- WORK INSTRUCTION: With the pictures removed, the data below must be transcribed in full and exactly.

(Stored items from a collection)
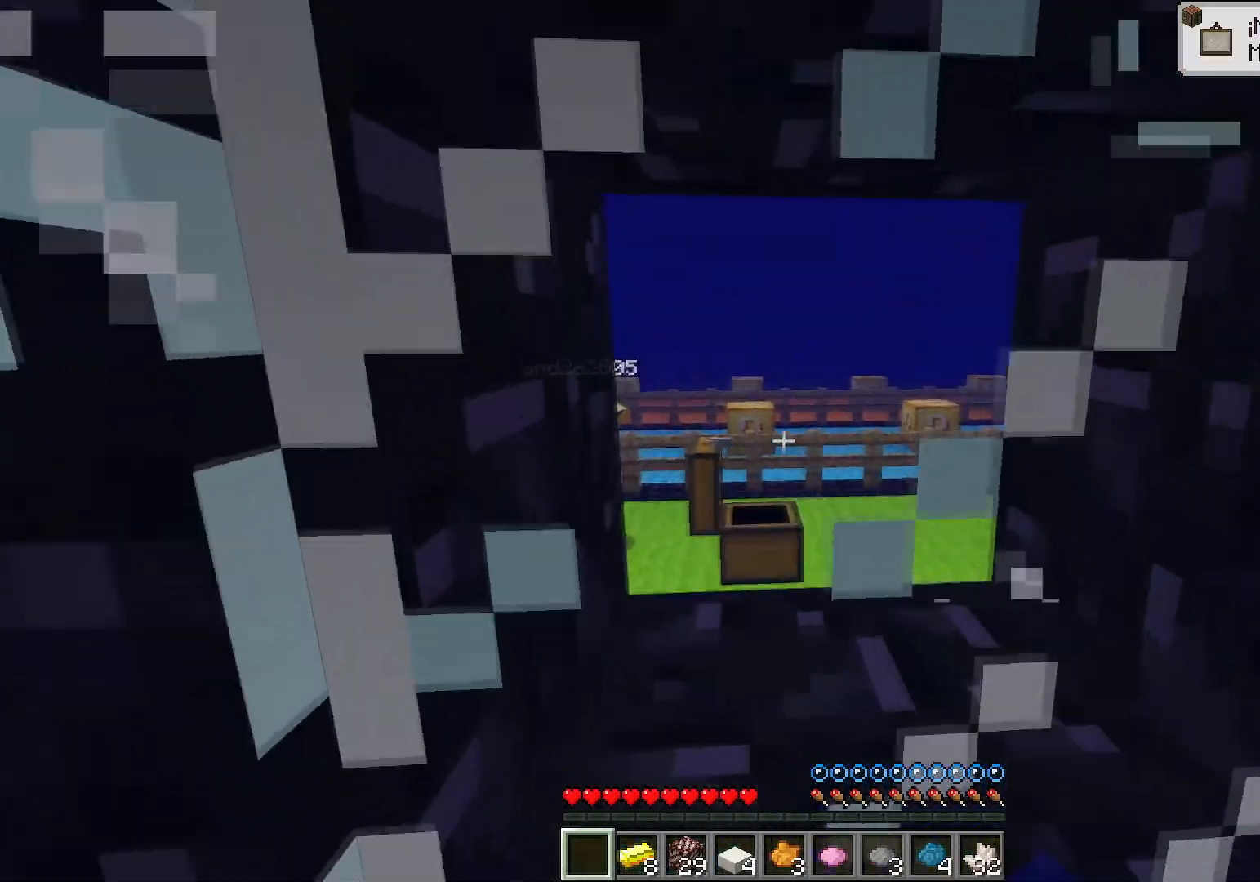
{"keys": ["a"], "events": [[100, "s", "up"], [284, "d", "up"], [501, "a", "down"]]}
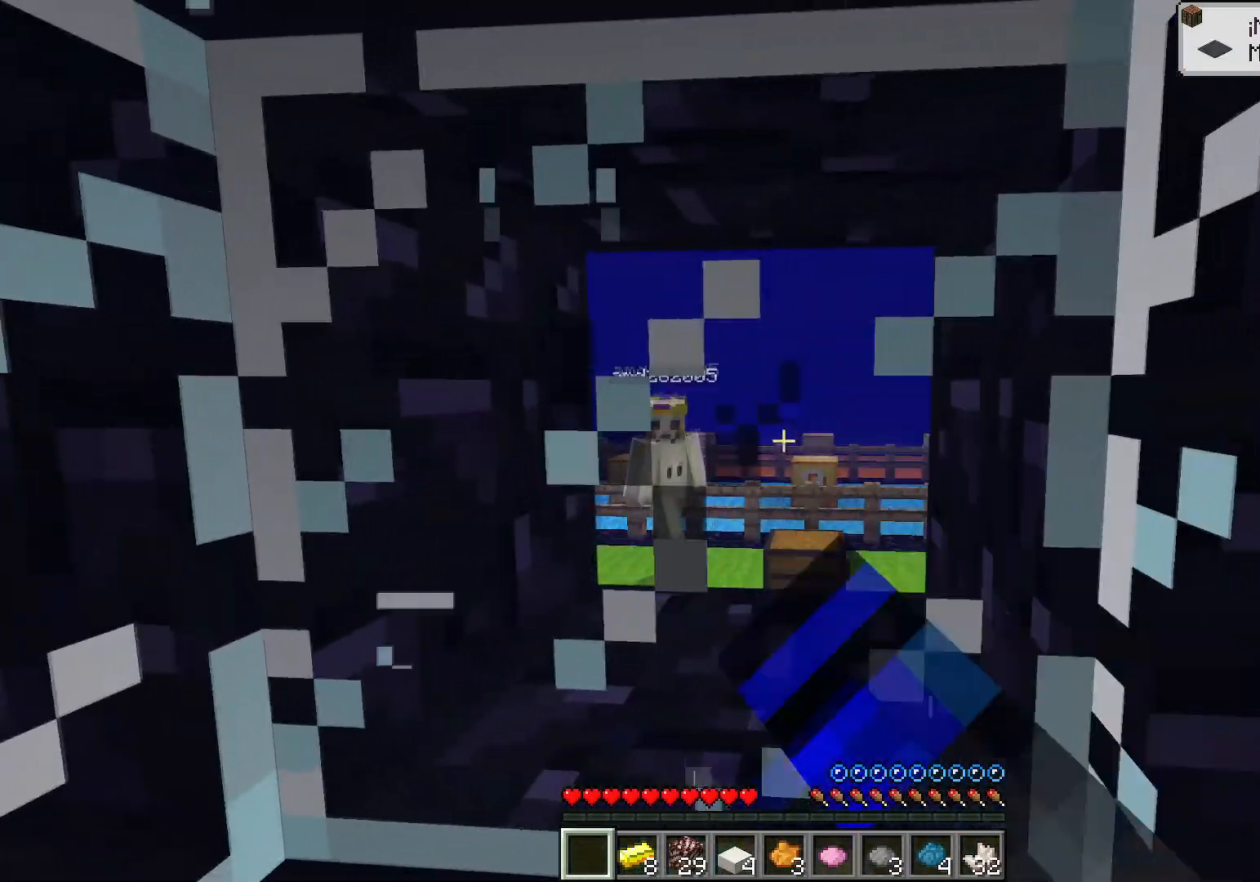
{"keys": [], "events": [[167, "a", "up"]]}
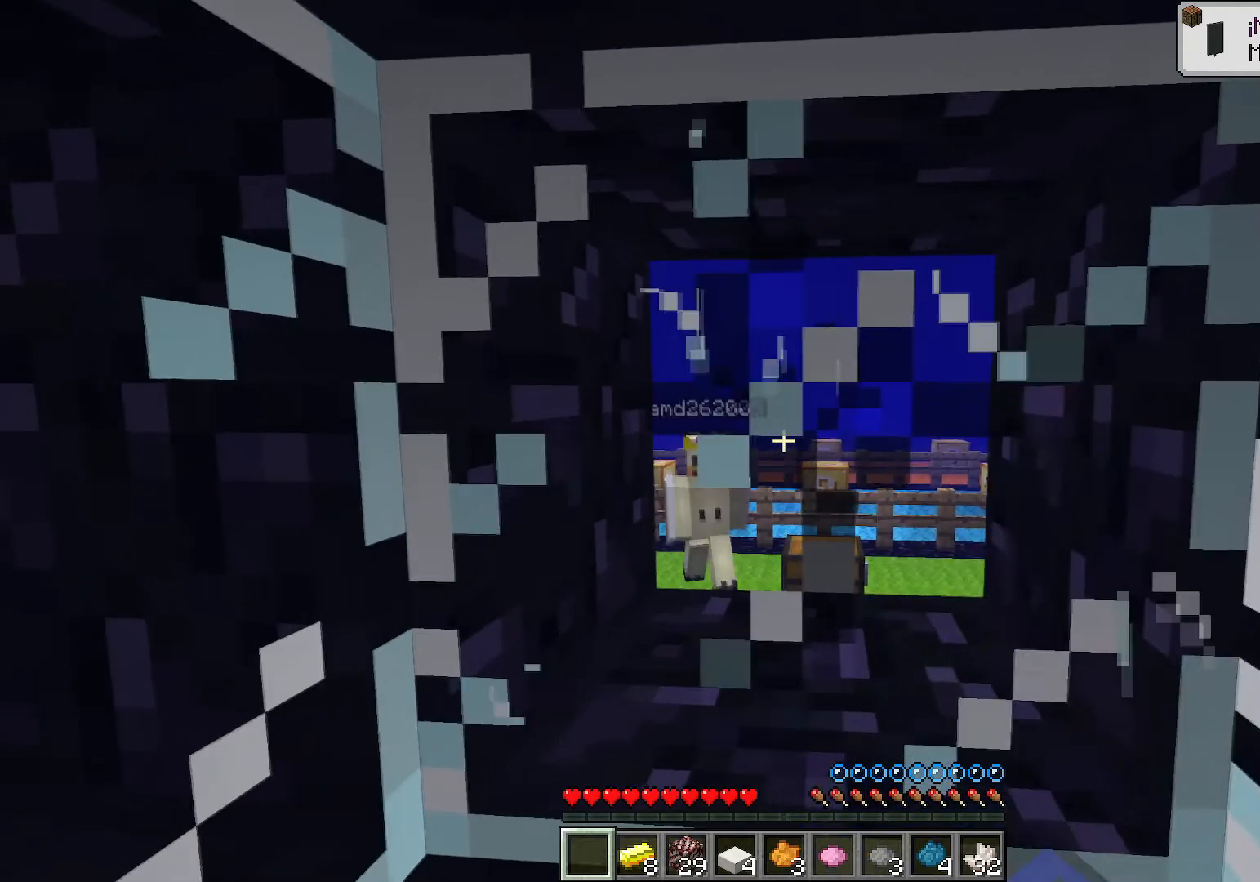
{"keys": [], "events": []}
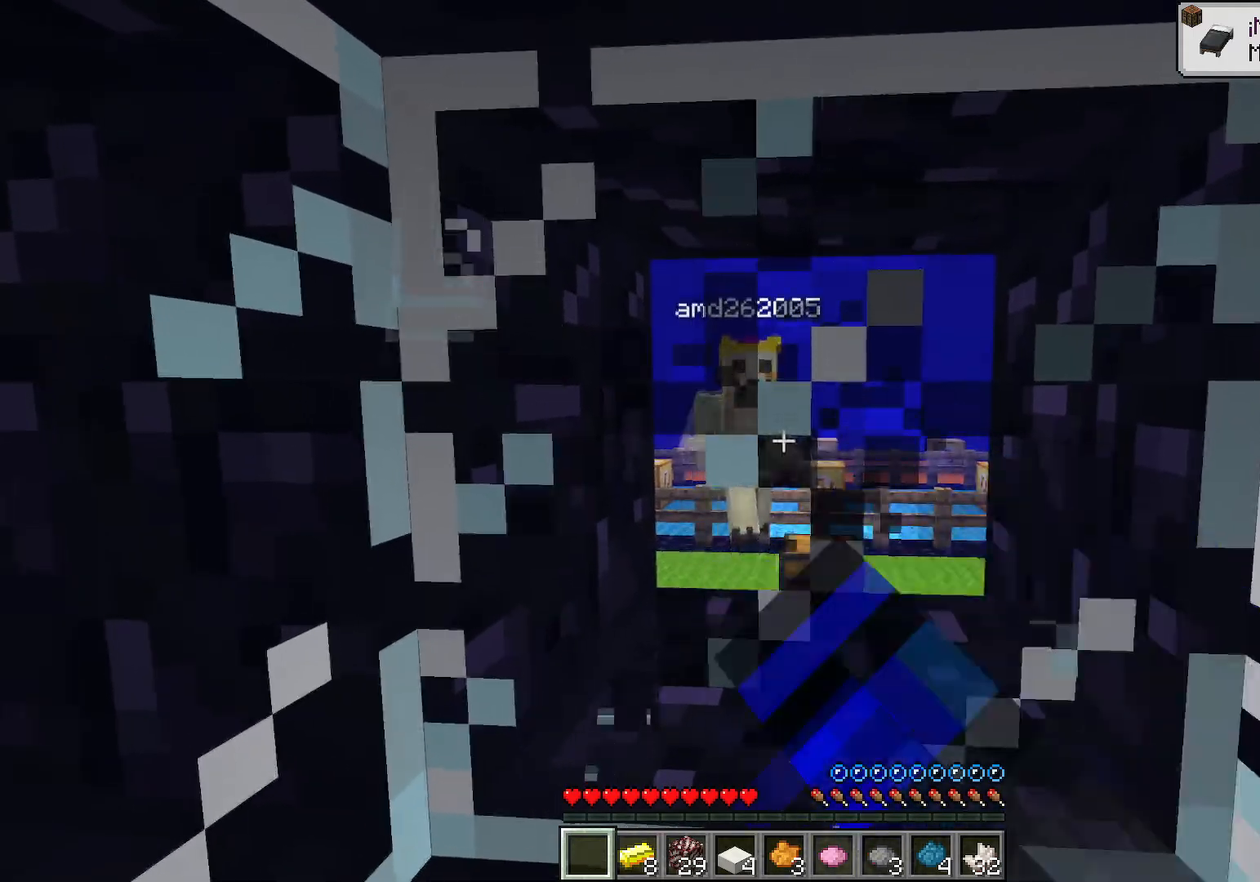
{"keys": [], "events": []}
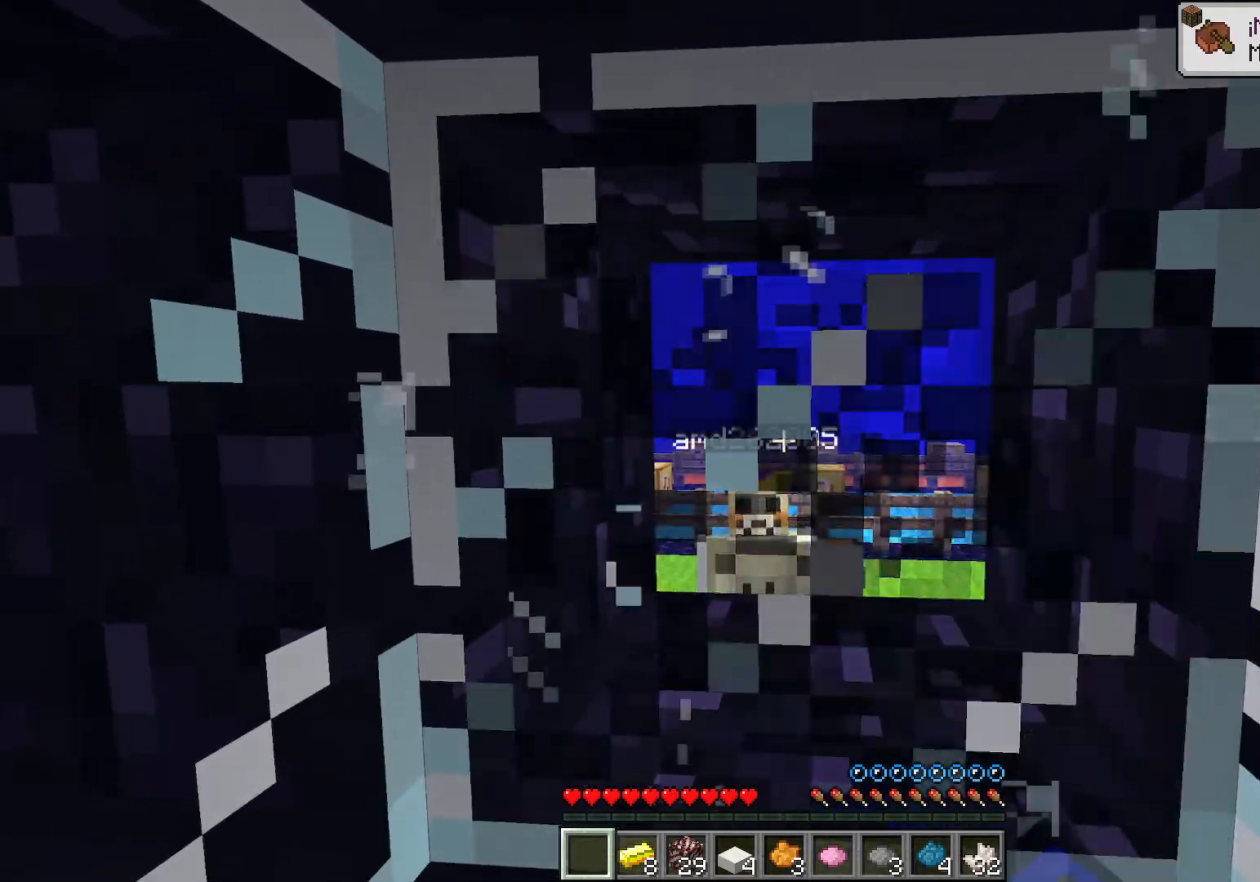
{"keys": [], "events": []}
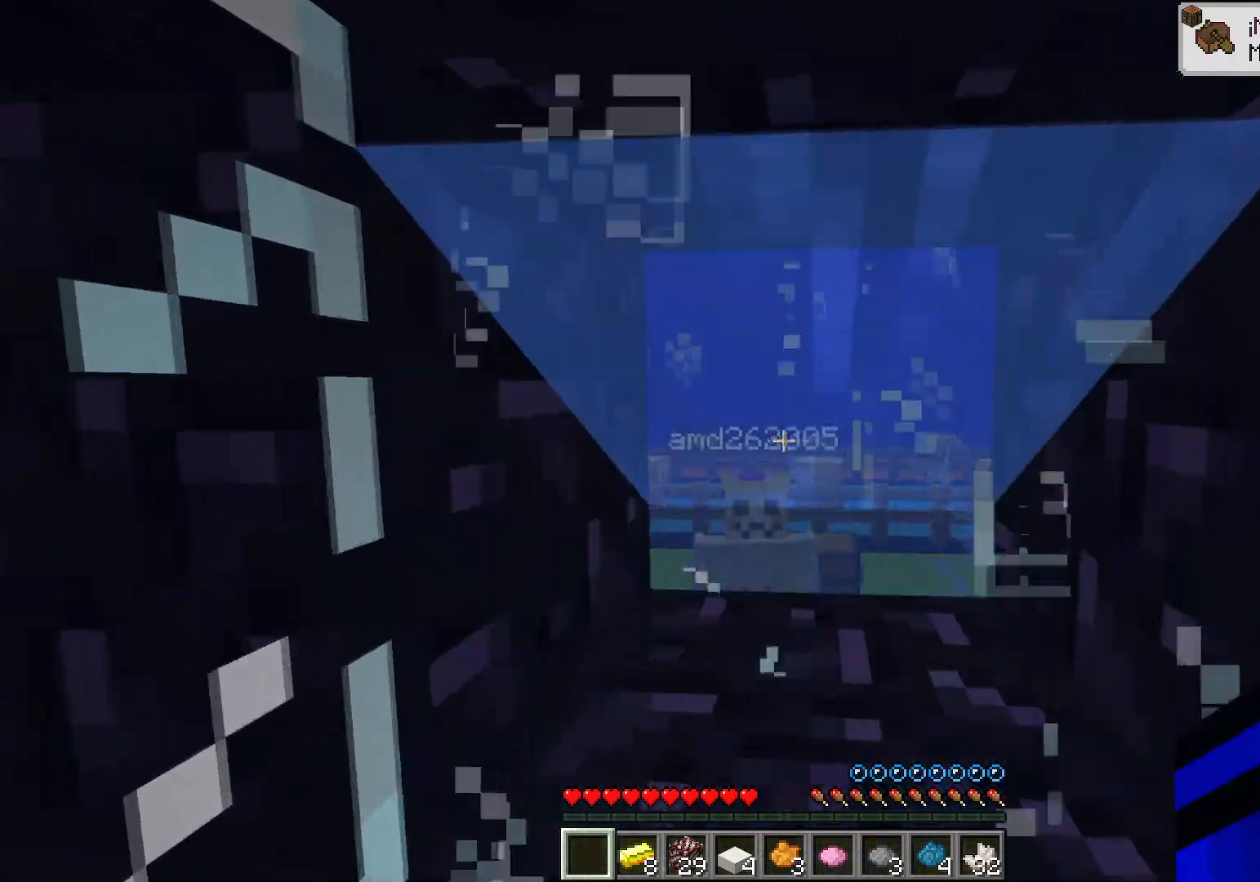
{"keys": ["ctrl", "space", "w"], "events": [[350, "w", "down"], [433, "ctrl", "down"], [433, "space", "down"]]}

- RESPONSE TO THE EXERCISE:
{"keys": ["a"], "events": [[100, "s", "up"], [284, "d", "up"], [501, "a", "down"]]}
{"keys": [], "events": [[167, "a", "up"]]}
{"keys": [], "events": []}
{"keys": [], "events": []}
{"keys": [], "events": []}
{"keys": ["ctrl", "space", "w"], "events": [[350, "w", "down"], [433, "ctrl", "down"], [433, "space", "down"]]}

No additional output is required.